We now walk for miles between museums and galleries, bickering about whether we should buy a bus pass. The Lawyer decided on the afternoon “drop in” at the firm’s Paris offices. This liberated me from the relentless pursuit of culture to go and blow a hole the size of the sixteenth arrondissement through my credit card, and I managed to sneak all the boxes and bags back to the hotel before meeting the Lawyer for coffee (ice creams in the rain, alas, being a thing of the past).

He informed me, to my horror, that the MD of the Paris office, a cold and sneering man who obtained the position merely because of an elegant shrug he can call upon at any moment, has invited us back chez lui for dinner. This means holding my tummy in and refusing pudding, because his wife is the perfect example of what no children and a full-time beauty regime can do for you.

I, of course, suffer from the Englishwoman’s confusion when on the Continent, where everyone knows by instinct how to dress. I am stuck at thinking that smart equates to wearing a dark suit, which means people in hotels come up and try to leave their luggage with you.
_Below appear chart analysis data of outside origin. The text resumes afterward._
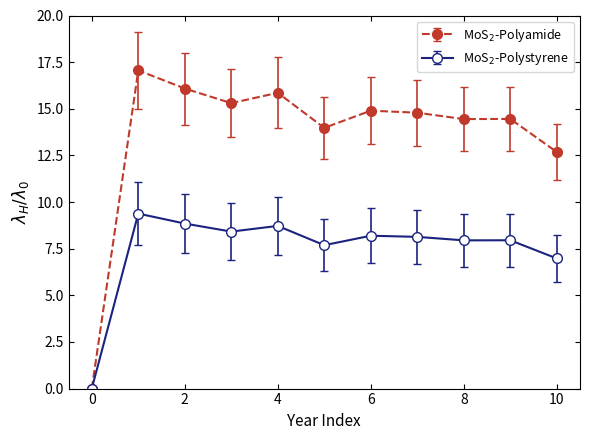

At how many categories does at least one series exceed 2?

10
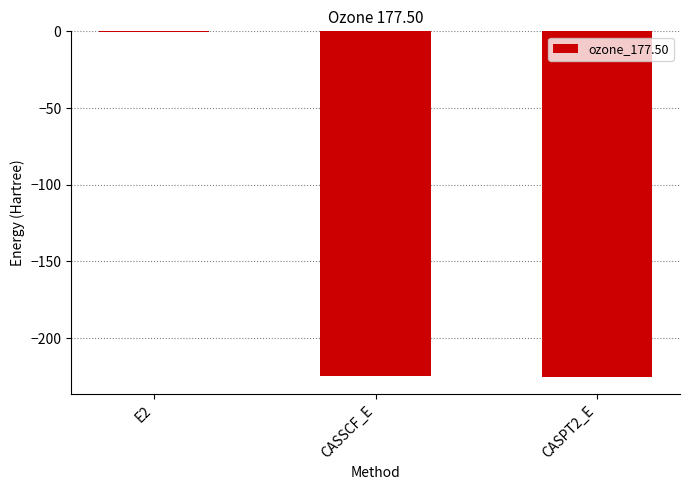

Is it true that the value at E2 is -0.7?

True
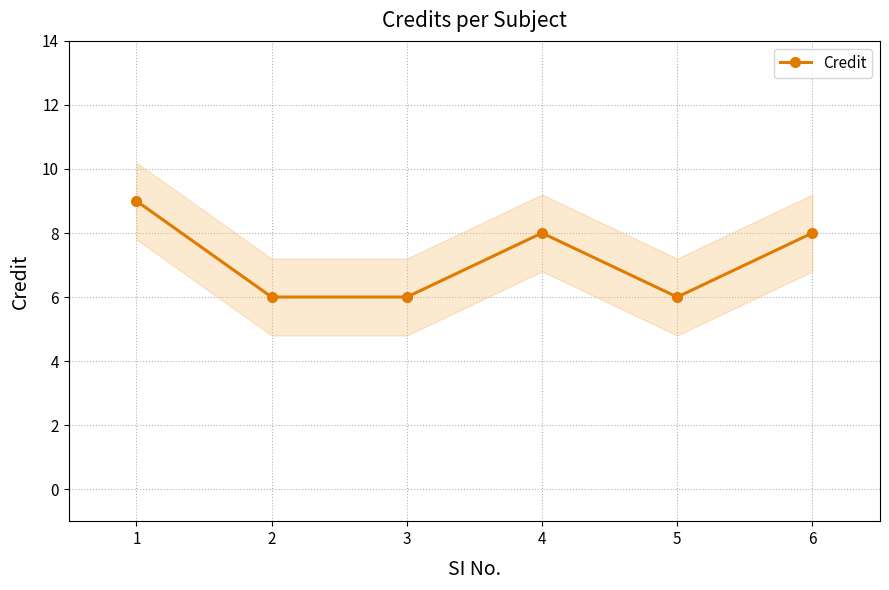

The value of Credit at 4 is 8. True or false?

True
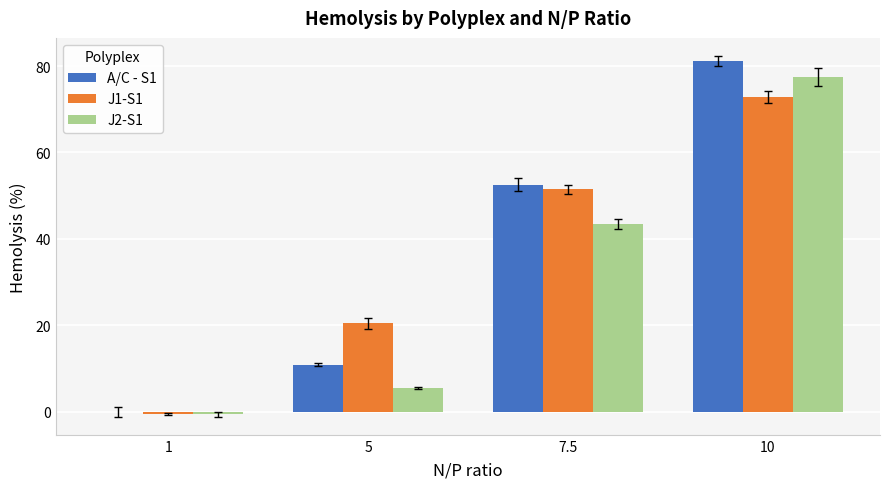

What is the total value across all series at 7.5?

147.4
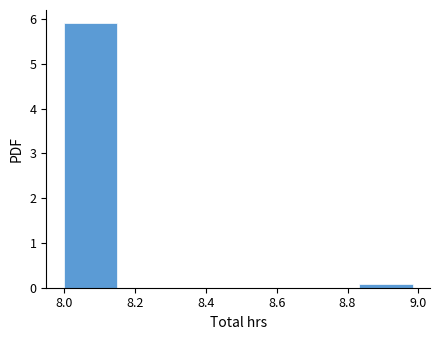

How tall is the bar that spans 8.00 to 8.16 on the x-axis? Neither the bar edges nor the heights are printed on the chart, so give them approximately, as read against the axes.

5.9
Anyway, I had been looking forward to a big box of popcorn and American Beauty in version originale on the Champs Elysees that night – it was my only chance to see an adult film, because it is back to the chaste delights of Beauty and the Beast this week.

The Lawyer is just relieved he will not have to foot the bill this evening. He blindly chose a restaurant the night before that had prices on the gentleman’s menu, but not the lady’s. In his heart he longs for the old Nova, fish and chips on the dashboard days, and this sort of establishment brings him out in a hot flush.

Hovering waiters stopped him hissing “Do you know how much that costs?” too loudly at me, and I sailed through the meal selecting anything that said truffles, lobster, saffron or amaretto.

“Don’t you dare order the pasta!” I hissed back at him. “Notre anniversaire de noces,” I simpered at the maitre d, who beamed in a knowing Gallic way and immediately turned the wine list to the page of champagnes.

Challenged by this small man from a race he generally despises, the Lawyer suddenly worked out how he can claim some of this weekend back on expenses, and ordered the krug. Hence the trip to the office the next day, for the sole purpose of ringing his boss at home. At least it proved the Lawyer was working, and on his weekend off, too.